Section 1015 provides that the basis of gifted assets is, for purposes of determining loss, the lesser of the assets' fair market value or the donor's basis in the assets. Clearly, Taxpayer B's basis for determining loss on sale of his LLC interest would be limited to the fair market value of the interest at the time of the gift under Section 1015.

Issue
The issue is whether Section 1015 overrides the normal partnership basis rules for contributed property or somehow prevents the loss on the sale of the securities from being recognized by the LLC.

Answer
I see nothing to support the idea that Section 1015 somehow overrides the basis provisions of Section 722. In other words, basis of the securities contributed by Taxpayer A should carry over to the LLC. Further, I see nothing in Sections 1015 or 721 to disallow the loss at the LLC level on sale of the securities.

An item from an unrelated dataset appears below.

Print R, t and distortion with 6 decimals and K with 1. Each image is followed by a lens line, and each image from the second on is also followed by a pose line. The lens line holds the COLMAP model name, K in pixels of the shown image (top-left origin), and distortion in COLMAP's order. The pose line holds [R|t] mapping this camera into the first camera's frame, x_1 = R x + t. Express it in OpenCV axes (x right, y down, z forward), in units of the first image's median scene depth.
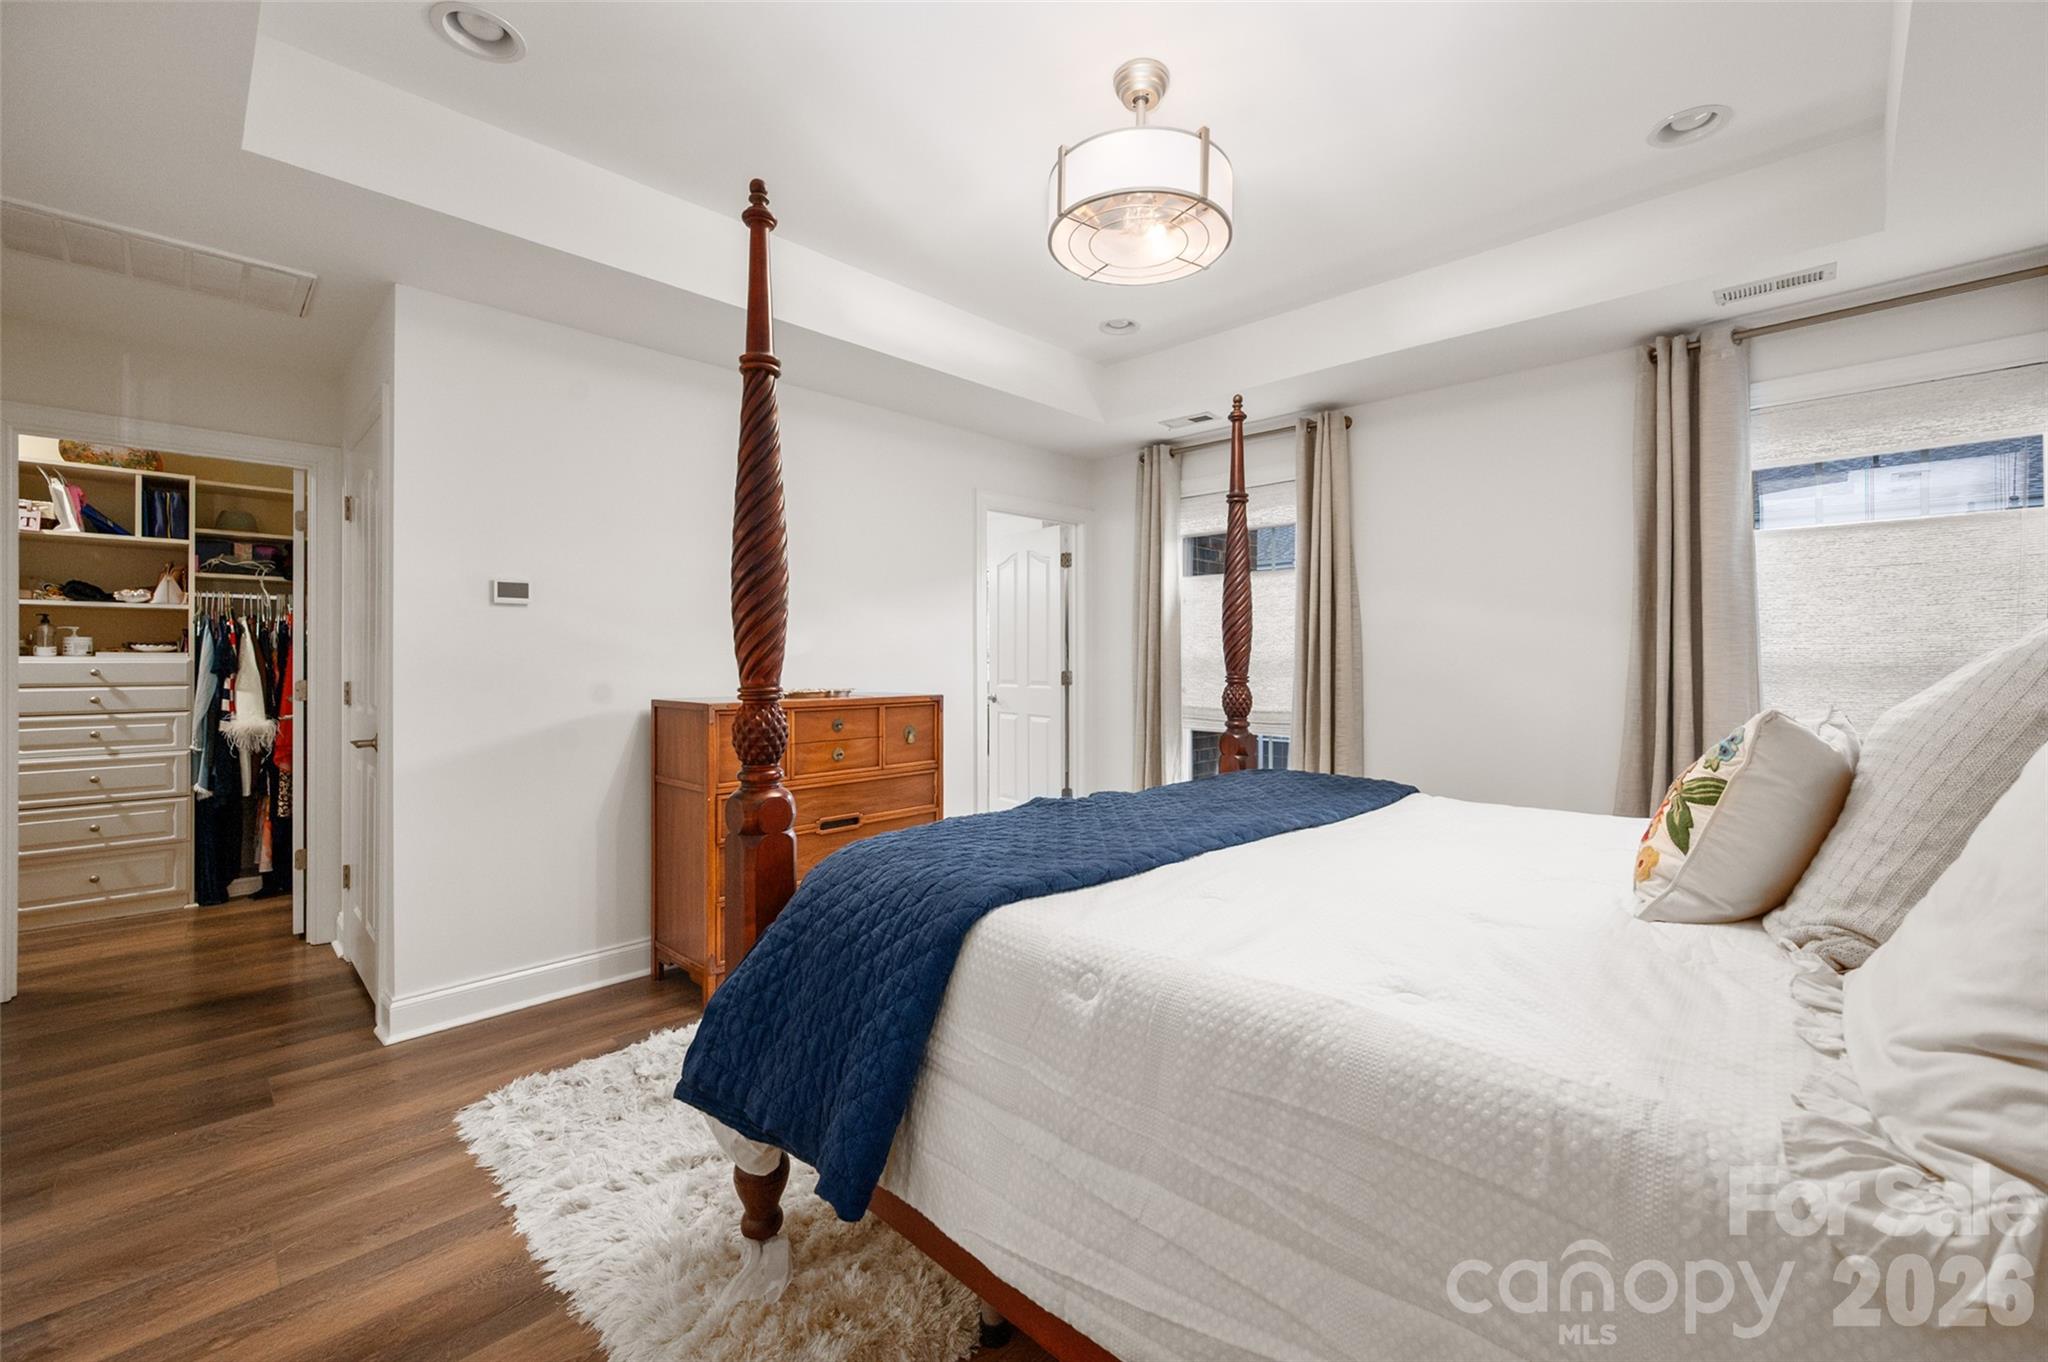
lens RADIAL K [[845.2, 0, 1034.3], [0, 845.2, 660.0], [0, 0, 1]] dist [-0.002811, -0.000547]
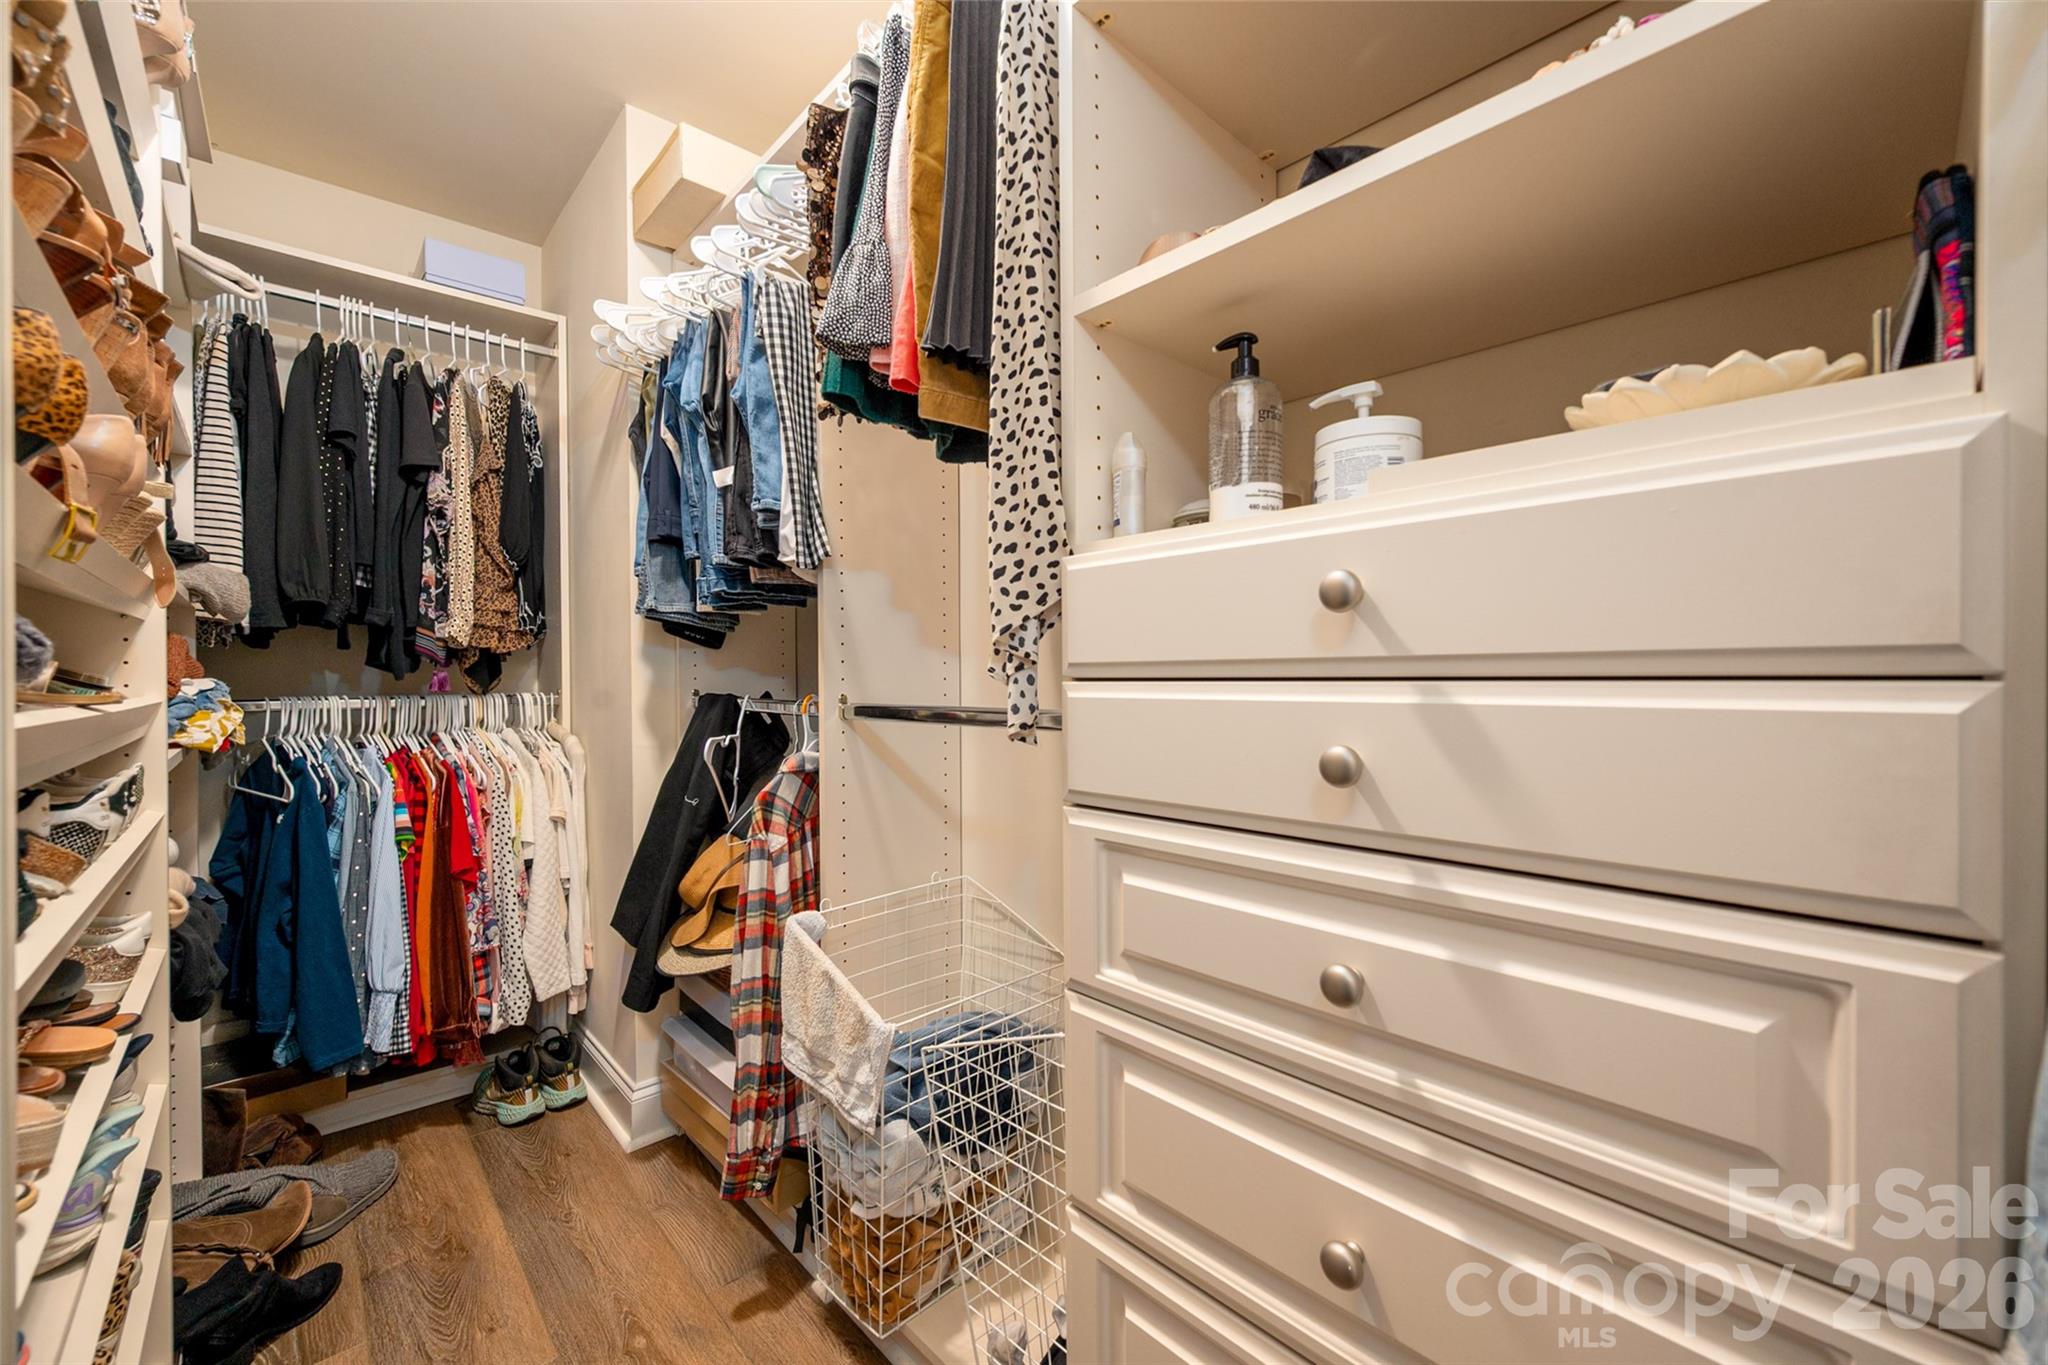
lens RADIAL K [[845.2, 0, 1034.3], [0, 845.2, 661.5], [0, 0, 1]] dist [-0.002811, -0.000547]
pose [[-0.073158, -0.013187, -0.997233, -0.942250], [0.008225, 0.999871, -0.013825, 0.029351], [0.997286, -0.009214, -0.073040, 0.940918]]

We discussed these facts on September 21, and I mentioned a possible concern about Section 704(c). In other words, would Section 704(c) force an allocation of all the loss to Taxpayer A. I have not resolved that issue. I feel that this is an important consideration.

I think the real exposure is recognition of the LLC as a separate taxable entity. If the LLC were "looked through" and the transaction were viewed as happening between Taxpayer A and Taxpayer B personally, Section 1015 would clearly prevent Taxpayer B from claiming a loss. I think the transaction is vulnerable to attack on that basis. The IRS is well known for attacking family partnership arrangements on substance-over-form grounds. I think this situation is ripe for such an attack.

As an additional thought, I wonder how the new partnership anti-abuse regulations would treat the this transaction.